What you are asked to do: Pull every line holding the word "following" from the data below and copy it.
────────────────────────────────────────
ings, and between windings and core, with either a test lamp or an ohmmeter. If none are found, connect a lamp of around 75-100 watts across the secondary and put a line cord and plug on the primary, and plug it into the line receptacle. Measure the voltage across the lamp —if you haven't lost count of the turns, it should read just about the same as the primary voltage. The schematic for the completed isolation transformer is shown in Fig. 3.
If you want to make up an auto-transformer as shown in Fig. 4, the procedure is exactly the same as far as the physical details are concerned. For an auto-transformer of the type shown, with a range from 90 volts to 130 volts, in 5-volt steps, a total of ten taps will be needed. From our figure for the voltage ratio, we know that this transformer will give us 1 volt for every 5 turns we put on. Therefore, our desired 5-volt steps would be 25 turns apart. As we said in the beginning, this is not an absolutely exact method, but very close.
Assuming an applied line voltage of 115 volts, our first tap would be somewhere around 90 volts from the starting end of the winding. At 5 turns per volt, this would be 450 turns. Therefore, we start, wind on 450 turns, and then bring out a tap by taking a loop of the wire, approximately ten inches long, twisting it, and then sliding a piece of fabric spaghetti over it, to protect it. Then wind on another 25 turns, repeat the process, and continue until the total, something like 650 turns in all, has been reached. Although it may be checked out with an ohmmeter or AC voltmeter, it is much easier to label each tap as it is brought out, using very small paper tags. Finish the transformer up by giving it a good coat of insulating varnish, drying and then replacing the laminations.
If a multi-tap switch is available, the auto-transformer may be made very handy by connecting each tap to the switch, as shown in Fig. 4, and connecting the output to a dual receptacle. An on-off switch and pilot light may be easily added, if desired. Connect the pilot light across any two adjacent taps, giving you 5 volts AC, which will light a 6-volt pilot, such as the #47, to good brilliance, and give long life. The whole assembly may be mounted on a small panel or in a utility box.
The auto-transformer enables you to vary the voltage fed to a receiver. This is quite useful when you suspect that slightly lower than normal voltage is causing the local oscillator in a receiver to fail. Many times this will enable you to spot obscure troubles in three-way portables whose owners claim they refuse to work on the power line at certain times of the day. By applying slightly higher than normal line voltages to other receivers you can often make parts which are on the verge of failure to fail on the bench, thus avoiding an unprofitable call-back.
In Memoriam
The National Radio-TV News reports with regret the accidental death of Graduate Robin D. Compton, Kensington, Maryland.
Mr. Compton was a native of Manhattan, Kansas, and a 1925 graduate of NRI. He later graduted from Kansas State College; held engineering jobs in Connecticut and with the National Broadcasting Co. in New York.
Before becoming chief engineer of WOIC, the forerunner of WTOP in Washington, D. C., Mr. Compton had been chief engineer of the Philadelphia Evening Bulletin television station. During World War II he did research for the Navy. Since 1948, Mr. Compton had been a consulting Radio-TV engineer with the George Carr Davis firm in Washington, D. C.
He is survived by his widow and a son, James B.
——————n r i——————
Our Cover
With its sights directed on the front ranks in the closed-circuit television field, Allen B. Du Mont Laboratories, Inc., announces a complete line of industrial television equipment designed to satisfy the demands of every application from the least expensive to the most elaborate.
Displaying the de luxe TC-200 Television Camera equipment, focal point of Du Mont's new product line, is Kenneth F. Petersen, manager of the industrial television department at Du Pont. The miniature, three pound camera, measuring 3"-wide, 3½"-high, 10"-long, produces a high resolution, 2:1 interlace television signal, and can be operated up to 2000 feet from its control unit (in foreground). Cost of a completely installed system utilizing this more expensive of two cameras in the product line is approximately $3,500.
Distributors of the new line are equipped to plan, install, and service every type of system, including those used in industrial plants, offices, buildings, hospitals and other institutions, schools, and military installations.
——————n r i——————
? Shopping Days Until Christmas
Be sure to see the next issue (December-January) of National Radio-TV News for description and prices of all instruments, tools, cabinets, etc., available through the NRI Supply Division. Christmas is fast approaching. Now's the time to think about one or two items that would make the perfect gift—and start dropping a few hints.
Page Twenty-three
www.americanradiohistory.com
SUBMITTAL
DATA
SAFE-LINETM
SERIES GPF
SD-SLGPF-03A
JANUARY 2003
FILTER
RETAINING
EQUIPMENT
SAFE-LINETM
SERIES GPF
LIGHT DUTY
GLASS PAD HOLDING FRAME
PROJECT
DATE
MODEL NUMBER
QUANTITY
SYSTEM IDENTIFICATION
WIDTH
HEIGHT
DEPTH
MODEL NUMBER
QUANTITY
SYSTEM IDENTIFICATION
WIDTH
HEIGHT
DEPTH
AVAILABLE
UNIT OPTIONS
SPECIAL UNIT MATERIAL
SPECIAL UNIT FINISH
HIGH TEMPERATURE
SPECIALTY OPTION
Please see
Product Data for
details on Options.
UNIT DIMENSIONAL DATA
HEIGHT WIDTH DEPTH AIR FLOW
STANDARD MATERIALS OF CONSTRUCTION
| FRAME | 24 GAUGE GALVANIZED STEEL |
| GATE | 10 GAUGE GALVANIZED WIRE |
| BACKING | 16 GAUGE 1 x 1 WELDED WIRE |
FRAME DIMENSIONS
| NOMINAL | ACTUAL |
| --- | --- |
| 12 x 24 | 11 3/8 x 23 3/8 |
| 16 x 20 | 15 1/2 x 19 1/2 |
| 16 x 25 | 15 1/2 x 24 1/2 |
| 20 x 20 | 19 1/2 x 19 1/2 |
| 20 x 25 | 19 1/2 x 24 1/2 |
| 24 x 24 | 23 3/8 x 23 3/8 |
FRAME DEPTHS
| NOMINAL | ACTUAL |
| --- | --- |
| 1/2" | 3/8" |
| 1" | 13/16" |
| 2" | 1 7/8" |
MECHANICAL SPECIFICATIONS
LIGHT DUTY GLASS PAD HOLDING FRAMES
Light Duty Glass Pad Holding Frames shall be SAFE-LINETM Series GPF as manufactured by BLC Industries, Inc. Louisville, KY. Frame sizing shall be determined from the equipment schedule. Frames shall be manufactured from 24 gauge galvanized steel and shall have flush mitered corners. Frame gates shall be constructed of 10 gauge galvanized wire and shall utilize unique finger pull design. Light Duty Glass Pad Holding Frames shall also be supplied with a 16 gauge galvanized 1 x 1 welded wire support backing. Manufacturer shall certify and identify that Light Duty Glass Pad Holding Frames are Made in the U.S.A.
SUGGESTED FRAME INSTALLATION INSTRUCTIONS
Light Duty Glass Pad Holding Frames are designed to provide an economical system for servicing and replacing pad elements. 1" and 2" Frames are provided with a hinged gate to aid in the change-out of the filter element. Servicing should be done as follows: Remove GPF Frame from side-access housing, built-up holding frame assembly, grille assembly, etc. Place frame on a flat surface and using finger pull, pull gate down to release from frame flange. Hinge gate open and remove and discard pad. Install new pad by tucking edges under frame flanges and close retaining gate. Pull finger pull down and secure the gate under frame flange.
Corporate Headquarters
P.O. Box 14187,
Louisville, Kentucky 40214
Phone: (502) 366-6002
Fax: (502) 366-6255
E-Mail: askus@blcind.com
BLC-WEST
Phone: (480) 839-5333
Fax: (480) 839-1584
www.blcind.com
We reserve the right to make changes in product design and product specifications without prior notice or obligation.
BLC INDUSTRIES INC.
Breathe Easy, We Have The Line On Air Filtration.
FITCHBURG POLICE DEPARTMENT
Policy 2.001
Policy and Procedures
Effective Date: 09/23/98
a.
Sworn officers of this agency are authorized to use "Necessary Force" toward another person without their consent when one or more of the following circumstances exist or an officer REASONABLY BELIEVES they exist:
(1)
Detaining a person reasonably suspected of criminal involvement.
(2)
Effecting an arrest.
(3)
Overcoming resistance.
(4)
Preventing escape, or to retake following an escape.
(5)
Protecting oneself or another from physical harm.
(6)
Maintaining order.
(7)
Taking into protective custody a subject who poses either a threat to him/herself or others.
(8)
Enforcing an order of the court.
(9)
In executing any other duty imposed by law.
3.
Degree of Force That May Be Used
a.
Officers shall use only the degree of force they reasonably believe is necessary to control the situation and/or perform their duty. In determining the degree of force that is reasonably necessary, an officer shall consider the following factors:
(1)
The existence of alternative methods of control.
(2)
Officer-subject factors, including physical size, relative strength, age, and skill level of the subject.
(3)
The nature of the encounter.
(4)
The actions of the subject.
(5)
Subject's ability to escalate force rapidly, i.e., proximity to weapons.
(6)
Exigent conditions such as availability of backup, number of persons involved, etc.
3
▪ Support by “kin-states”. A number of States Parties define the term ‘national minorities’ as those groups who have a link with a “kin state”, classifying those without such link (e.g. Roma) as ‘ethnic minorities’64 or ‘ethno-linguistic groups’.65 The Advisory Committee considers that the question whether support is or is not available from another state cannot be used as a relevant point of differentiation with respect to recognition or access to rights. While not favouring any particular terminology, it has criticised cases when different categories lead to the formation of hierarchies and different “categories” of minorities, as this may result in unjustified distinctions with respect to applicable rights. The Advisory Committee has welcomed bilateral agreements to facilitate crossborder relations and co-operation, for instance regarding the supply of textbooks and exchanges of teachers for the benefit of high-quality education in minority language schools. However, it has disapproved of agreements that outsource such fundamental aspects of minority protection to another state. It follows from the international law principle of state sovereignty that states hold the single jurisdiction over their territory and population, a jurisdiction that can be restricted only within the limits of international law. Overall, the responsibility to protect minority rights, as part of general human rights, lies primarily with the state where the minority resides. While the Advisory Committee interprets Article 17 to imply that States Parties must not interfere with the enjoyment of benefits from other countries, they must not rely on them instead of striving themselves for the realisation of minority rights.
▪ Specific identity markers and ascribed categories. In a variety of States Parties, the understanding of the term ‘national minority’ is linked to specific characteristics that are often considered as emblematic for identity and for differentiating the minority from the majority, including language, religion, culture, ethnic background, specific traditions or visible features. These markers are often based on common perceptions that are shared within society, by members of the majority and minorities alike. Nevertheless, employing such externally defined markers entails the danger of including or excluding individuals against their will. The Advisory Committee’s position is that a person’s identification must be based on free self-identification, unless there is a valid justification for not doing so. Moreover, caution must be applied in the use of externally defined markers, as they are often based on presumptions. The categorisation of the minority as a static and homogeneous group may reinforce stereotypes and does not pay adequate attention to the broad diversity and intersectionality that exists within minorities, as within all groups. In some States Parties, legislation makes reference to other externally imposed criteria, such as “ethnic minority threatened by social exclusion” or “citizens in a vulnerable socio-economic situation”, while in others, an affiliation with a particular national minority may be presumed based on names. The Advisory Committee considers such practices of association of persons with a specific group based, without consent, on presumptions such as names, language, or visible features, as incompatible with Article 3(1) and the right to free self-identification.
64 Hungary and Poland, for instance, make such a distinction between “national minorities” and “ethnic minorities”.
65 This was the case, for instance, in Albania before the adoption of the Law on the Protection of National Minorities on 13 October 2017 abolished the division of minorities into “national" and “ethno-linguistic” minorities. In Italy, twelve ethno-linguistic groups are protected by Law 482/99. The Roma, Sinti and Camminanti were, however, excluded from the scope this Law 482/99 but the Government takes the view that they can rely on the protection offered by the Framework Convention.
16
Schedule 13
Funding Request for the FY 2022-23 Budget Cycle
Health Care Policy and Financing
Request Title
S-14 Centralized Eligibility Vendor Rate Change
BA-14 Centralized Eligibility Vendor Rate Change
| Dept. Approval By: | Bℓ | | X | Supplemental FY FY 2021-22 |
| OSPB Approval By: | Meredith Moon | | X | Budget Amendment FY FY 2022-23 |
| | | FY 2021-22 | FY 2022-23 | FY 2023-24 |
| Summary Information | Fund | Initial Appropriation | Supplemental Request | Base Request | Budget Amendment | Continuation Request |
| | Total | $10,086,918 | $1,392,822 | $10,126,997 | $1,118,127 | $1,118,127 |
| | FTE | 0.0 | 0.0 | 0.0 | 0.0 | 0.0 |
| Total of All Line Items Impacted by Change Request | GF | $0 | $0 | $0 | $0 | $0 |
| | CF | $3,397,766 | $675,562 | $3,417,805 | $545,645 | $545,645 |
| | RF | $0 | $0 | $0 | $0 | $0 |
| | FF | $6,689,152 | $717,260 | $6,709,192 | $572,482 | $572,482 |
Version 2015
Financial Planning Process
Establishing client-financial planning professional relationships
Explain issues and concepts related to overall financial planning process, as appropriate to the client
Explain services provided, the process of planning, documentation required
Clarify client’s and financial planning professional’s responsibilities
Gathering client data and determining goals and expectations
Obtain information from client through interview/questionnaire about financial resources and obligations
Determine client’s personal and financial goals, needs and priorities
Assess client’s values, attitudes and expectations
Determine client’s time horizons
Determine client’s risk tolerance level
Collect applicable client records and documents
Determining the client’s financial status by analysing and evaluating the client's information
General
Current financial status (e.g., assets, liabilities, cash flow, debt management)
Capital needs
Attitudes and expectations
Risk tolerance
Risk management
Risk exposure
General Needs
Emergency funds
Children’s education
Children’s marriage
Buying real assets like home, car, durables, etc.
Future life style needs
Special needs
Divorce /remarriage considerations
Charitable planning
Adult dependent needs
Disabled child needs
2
────────────────────────────────────────
Task response:
Sworn officers of this agency are authorized to use "Necessary Force" toward another person without their consent when one or more of the following circumstances exist or an officer REASONABLY BELIEVES they exist:
Preventing escape, or to retake following an escape.
Officers shall use only the degree of force they reasonably believe is necessary to control the situation and/or perform their duty. In determining the degree of force that is reasonably necessary, an officer shall consider the following factors:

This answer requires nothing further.